▸ **任务目标 1**: 请原样输出ggplot2函数参数值节选中从“coord_cartersian(limit = c(4, 9))”到“scale_x_continuous(limits = range(penguins$bill_length_mm))”的一段文字，首尾两处均包括在内。
▸ **任务目标 2**: 接着ggplot2函数参数值节选的结尾往下续写。

▸ **节选**:
————
第 34 章 ggplot2中传递函数作为参数值
本章汇总ggplot2中常见的参数值是一个函数的情形。
library(tidyverse)
library(palmerpenguins)
penguins <- penguins %>% drop_na()
penguins %>%
ggplot(aes(x = bill_length_mm, y = bill_depth_mm)) +
geom_point()

34.1 data可以是一个函数
图层中的data可以是一个函数,它继承全局声明中的data作为函数的参数
data.frame(
x = rnorm(100),
y = rnorm(100)
) %>%
ggplot(aes(x, y)) +
geom_point() +
geom_label(
data = function(d) d %>% summarise(cor = cor(x, y)),
aes(x = 1, y = 1.5, label = paste0("cor:", signif(cor, 3)))
)

penguins %>%
ggplot(aes(x = bill_length_mm, y = bill_depth_mm)) +
geom_point(data = ~ select(., -species), color = "gray80") +
geom_point(aes(color = species)) +
facet_wrap(vars(species))

summary_df <- function(df) {
df %>%
group_by(sex) %>%
summarise(
mean = mean(body_mass_g)
)
}
penguins %>%
ggplot(aes(x = sex, y = body_mass_g)) +
geom_jitter() +
geom_point(
data = summary_df,
aes(y = mean), color = "red", size = 5
)

34.2 标度 scale_**() 中的参数可以接受函数作为参数值
34.2.1 limits
one of:
limits = NULL
使用默认的范围limits = c(a, b)
可以是一个长度为2 的数值型向量。如果是NA,比如c(a, NA)
,表示设定下限为a,但是上限不做调整,维持当前值。可以是一个函数,函数将坐标轴的界限(长度为2 的数值型向量)作为参数,返回一个新的2元向量,作为界限。函数可以写成lambda函数形式。但注意的是,给位置标度设置新的界限,界限之外的数据会被删除。
如果我们的目的是想局部放大,不应该使用
scale_x_continuous(limits = c(a, b))
里用,而是应该在坐标系统coord_cartersian()
函数里面使用limit
参数。
coord_cartersian(limit = c(4, 9))
下面看一些案例
penguins %>%
ggplot(aes(x = bill_length_mm, y = bill_depth_mm)) +
geom_point() +
scale_x_continuous(limits = range(penguins$bill_length_mm))

penguins %>%
ggplot(aes(x = bill_length_mm, y = bill_depth_mm)) +
geom_point() +
scale_x_continuous(
limits = function(x) c( x[1] - 10, x[2] + 10 )
)

penguins %>%
ggplot(aes(x = bill_length_mm, y = bill_depth_mm)) +
geom_point() +
scale_x_continuous(
limits = ~ c(min(.) - 10, max(.) + 10)
)
————
▸ **所给资料**:
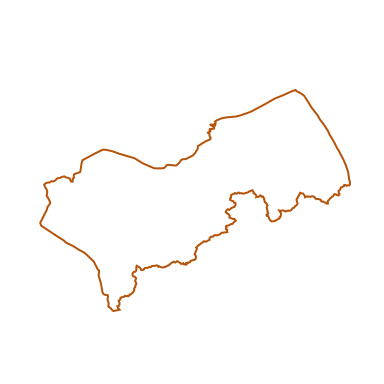 the district of Boon Neua, Phôngsali, Laos, rotated 245°
{"feature_id": "54806243B32733384276808", "entity_name": "Boon Neua", "entity_type": "district", "adm_level": 2, "iso_a3": "LAO", "parent_name": "Laos", "parent_adm1": "Phôngsali", "projection": "natural_earth1", "projection_center": [101.793, 21.686], "detail": "fine", "context": "isolated", "style": "outline", "palette": "amber", "viewbox_px": 384, "rotation_deg": 245, "n_neighbors": 0, "source": "geoboundaries", "source_scale": "gbopen_adm2", "svg_char_len": 6072}
<svg xmlns="http://www.w3.org/2000/svg" viewBox="0 0 384 384"><g transform="rotate(245 192 192)"><path d="M228.2,41.4L225.2,41.1L208.3,51.4L202.3,55.3L199.6,56.3L192.8,61.7L187.4,65.1L183.1,68.4L179.8,70.0L170.5,73.6L161.7,73.9L160.1,74.5L158.5,73.9L156.3,72.2L146.7,70.6L139.8,68.7L138.0,68.5L136.4,68.9L135.2,70.2L134.1,72.0L132.7,71.7L130.5,70.0L126.3,69.4L123.6,67.8L120.8,69.3L118.0,69.9L117.2,70.9L115.9,76.6L117.9,75.9L119.9,76.1L119.4,77.1L120.1,78.2L120.8,78.8L122.4,79.5L124.4,79.5L124.8,81.4L125.3,82.0L126.2,82.3L126.3,84.3L125.7,86.2L126.3,87.2L125.2,88.6L125.3,89.4L124.5,90.0L124.5,90.6L124.7,91.4L125.5,92.1L125.0,93.0L125.1,93.4L125.4,94.2L125.6,95.4L126.6,97.2L127.7,98.4L129.0,98.7L129.6,99.6L129.7,100.3L131.3,101.3L132.0,102.6L134.4,103.0L135.3,102.8L137.5,104.9L139.3,104.4L140.4,103.1L141.5,102.9L142.7,103.3L143.5,104.0L144.0,105.0L144.2,105.8L143.7,107.0L144.0,107.8L145.3,109.0L146.3,109.1L148.5,110.7L145.8,112.7L143.8,113.1L142.8,113.0L142.1,114.1L142.0,114.9L142.3,115.8L142.8,116.5L143.0,117.3L142.7,118.0L142.6,118.7L142.1,119.4L142.1,120.8L141.9,121.9L141.4,122.6L141.8,124.0L141.3,125.9L140.9,126.6L140.5,128.9L139.7,129.8L138.4,129.9L138.4,130.9L137.3,131.6L135.8,133.9L135.7,135.3L135.3,136.2L135.6,138.6L135.5,139.6L135.3,140.1L135.9,141.2L136.5,144.4L136.5,146.1L135.6,146.6L135.1,147.3L135.6,149.2L134.3,150.4L133.6,150.6L132.8,151.3L131.5,151.7L131.1,152.5L131.2,153.9L129.9,154.0L128.6,156.1L128.9,156.4L130.0,156.2L130.1,156.4L130.0,157.6L129.2,158.0L129.6,159.1L129.2,159.9L129.2,160.4L130.0,161.2L130.1,161.7L130.0,163.8L129.6,164.5L129.6,166.8L131.5,168.2L133.4,168.4L134.5,168.2L137.3,171.1L137.7,171.8L138.9,172.6L139.7,172.4L139.6,173.0L140.0,173.2L140.6,174.0L140.8,174.6L140.7,175.3L141.2,176.0L141.3,177.5L141.6,178.8L141.7,179.9L142.4,181.9L142.1,182.4L141.5,182.8L141.0,184.2L141.3,186.6L141.1,187.6L142.6,188.3L142.9,189.1L143.5,190.0L142.7,192.1L143.3,193.0L143.1,193.5L143.3,194.5L142.2,196.0L142.2,197.2L141.8,198.6L141.8,199.4L142.6,201.9L142.0,202.8L141.6,204.4L141.1,205.5L140.8,207.0L141.3,207.0L143.0,208.0L143.8,207.0L144.3,207.1L145.5,208.3L146.5,208.2L146.7,208.3L146.6,209.6L146.1,211.8L146.5,213.3L146.0,215.2L146.8,216.6L147.0,218.1L147.7,219.6L148.5,219.0L149.6,219.1L150.6,217.4L153.0,215.1L154.3,216.1L155.8,216.0L156.6,215.5L157.3,215.3L158.0,214.5L159.5,214.1L159.9,214.7L160.6,215.1L161.3,216.7L161.2,217.3L160.0,218.4L160.5,220.3L160.9,220.9L160.6,222.3L160.8,222.9L160.6,224.1L161.3,224.5L161.4,225.4L161.9,226.1L162.7,226.4L163.2,226.4L163.9,226.7L164.6,225.6L166.1,225.6L167.6,224.0L168.7,223.3L169.8,223.7L170.3,224.9L171.2,224.9L171.9,225.8L172.8,226.3L172.8,228.9L172.6,229.3L173.0,230.4L172.7,230.7L171.7,231.3L171.6,232.3L172.0,233.4L171.9,233.8L171.6,234.3L170.7,234.6L170.2,236.1L169.3,237.0L168.7,238.2L168.0,242.8L168.4,244.2L168.1,245.1L168.2,246.4L168.1,247.5L165.7,247.8L164.9,247.3L164.4,248.0L163.7,248.0L163.0,248.5L162.2,248.7L161.0,248.6L160.3,248.1L160.3,248.7L159.6,249.8L159.7,250.6L159.5,251.2L160.1,252.4L159.5,253.0L158.3,253.2L157.7,254.6L156.9,254.3L155.1,254.7L154.7,254.2L152.9,254.0L152.0,253.6L150.7,254.5L150.1,254.5L149.7,254.9L148.9,254.7L148.0,254.9L147.3,253.9L146.2,253.0L145.4,253.1L144.2,252.6L142.7,252.5L142.1,252.0L141.2,251.8L140.5,252.1L140.0,251.4L139.8,249.9L139.6,249.8L138.6,249.8L138.3,250.7L137.9,250.9L133.9,250.7L131.7,251.7L131.3,252.6L130.7,254.8L131.1,258.6L131.0,259.4L131.4,259.9L131.4,260.5L132.2,260.9L132.2,261.8L134.0,263.1L135.1,263.6L138.3,263.2L137.2,264.8L137.2,265.9L136.5,267.2L135.0,268.3L134.6,269.5L134.8,270.0L134.6,271.0L133.6,272.9L133.8,274.6L134.8,276.2L134.6,277.7L135.8,279.9L135.7,280.6L135.8,281.2L136.6,282.4L137.4,283.0L139.6,283.1L141.2,283.7L142.0,284.9L142.1,285.5L142.8,285.9L143.5,287.3L144.5,288.2L144.7,289.1L145.5,289.7L144.6,290.6L143.7,292.0L140.7,292.6L139.4,292.3L139.5,294.2L138.8,295.1L138.7,295.8L137.5,297.3L137.5,298.7L137.0,299.8L136.3,300.2L135.9,300.8L134.1,301.1L133.0,301.6L133.0,302.2L132.5,302.8L132.3,303.6L131.4,304.3L131.0,305.1L130.0,305.5L128.9,305.2L128.5,305.4L127.7,307.1L125.1,308.7L124.4,309.3L124.0,310.2L125.0,310.7L126.0,310.7L126.9,312.3L127.0,313.2L127.9,314.5L128.1,316.0L128.7,317.0L128.6,318.2L129.9,320.0L129.5,321.0L128.9,321.5L128.5,321.6L128.3,322.0L127.1,323.0L127.0,324.1L127.9,324.8L128.9,324.6L130.9,325.1L131.5,327.0L133.1,328.9L133.1,329.5L132.9,330.4L133.2,331.1L133.1,332.2L134.1,333.0L133.3,334.3L132.3,334.6L132.3,335.7L131.5,337.2L132.1,338.3L133.6,339.0L135.0,339.5L137.5,339.9L144.4,342.0L152.3,342.8L156.9,342.9L167.3,342.5L169.6,342.1L176.1,341.9L186.1,341.0L190.3,341.0L198.2,339.8L203.5,338.6L208.3,338.3L217.2,336.2L231.5,334.4L233.0,333.7L236.0,331.9L239.5,329.2L240.7,329.0L241.1,324.3L241.2,315.6L241.7,306.4L240.7,294.6L239.9,279.4L240.3,274.5L241.1,267.2L241.9,263.5L245.0,254.9L246.2,250.5L246.5,244.8L246.2,242.9L245.9,243.1L244.6,242.6L244.3,241.4L243.3,241.8L242.3,240.6L242.5,240.2L243.9,239.6L244.1,239.3L244.2,238.2L244.9,238.2L245.2,238.0L245.1,237.2L244.6,237.2L242.2,239.1L240.6,239.2L240.1,238.7L240.6,237.6L240.6,236.7L241.1,236.0L241.5,234.7L241.0,234.2L239.5,234.5L239.1,234.3L239.1,233.8L239.4,233.3L239.2,231.5L238.6,231.5L237.6,232.2L237.1,232.4L235.7,231.6L233.1,231.8L232.7,231.2L232.2,231.0L232.0,230.4L232.2,225.9L231.1,216.6L228.9,215.6L225.9,211.1L224.7,208.0L224.5,200.1L225.7,197.2L225.6,195.8L223.8,192.7L222.7,189.1L223.2,187.7L226.4,182.5L227.0,180.9L226.6,179.5L225.7,177.8L225.7,176.4L226.4,174.3L228.5,169.5L229.7,167.6L238.4,159.8L247.0,154.1L257.6,142.0L262.3,137.4L266.6,131.9L268.1,129.0L267.9,121.2L267.1,106.2L264.9,104.2L257.5,99.3L257.4,97.4L257.8,94.8L257.8,92.6L256.6,91.6L254.8,91.0L254.5,90.6L254.6,90.0L254.1,89.4L251.9,88.2L251.9,87.8L252.7,86.8L255.8,86.9L256.9,86.0L258.8,83.6L260.0,83.0L260.7,80.6L260.5,78.4L261.3,76.1L260.3,72.9L260.1,71.5L260.5,70.0L261.1,69.4L260.9,66.3L261.5,65.4L261.8,63.8L261.5,61.9L261.0,61.0L257.8,61.0L255.8,61.3L253.2,60.9L250.6,59.0L249.7,58.7L248.0,59.0L242.6,59.2L241.3,58.1L239.6,54.9L237.2,52.8L228.2,41.4Z" fill="none" stroke="#b45309" stroke-width="2"/></g></svg>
————
▸ **作答内容 1**:
coord_cartersian(limit = c(4, 9))
下面看一些案例
penguins %>%
ggplot(aes(x = bill_length_mm, y = bill_depth_mm)) +
geom_point() +
scale_x_continuous(limits = range(penguins$bill_length_mm))

▸ **作答内容 2**:
penguins %>%
ggplot(aes(x = bill_length_mm, y = bill_depth_mm)) +
geom_point() +
scale_x_continuous(limits = ~ range(.x))

penguins %>%
ggplot(aes(x = bill_length_mm, y = bill_depth_mm)) +
geom_point() +
scale_x_continuous(limits = function(x) {
if (x[1] < 20) {
x
} else {
x[1] <- 20
return(x)
}
})

make_scale_expander <- function(...) {
function(x) {
range(c(x, ...))
}
}
penguins %>%
ggplot(aes(x = bill_length_mm, y = bill_depth_mm)) +
geom_point() +
scale_x_continuous(limits = make_scale_expander(80))

penguins %>%
ggplot(aes(x = bill_length_mm, y = bill_depth_mm)) +
geom_point() +
scale_x_continuous(limits = ~ range(c(.x, 80)))

34.2.2 breaks
breaks 表示坐标轴或者图例中刻度位置(take a break,一条连线的坐标轴被打断了地方)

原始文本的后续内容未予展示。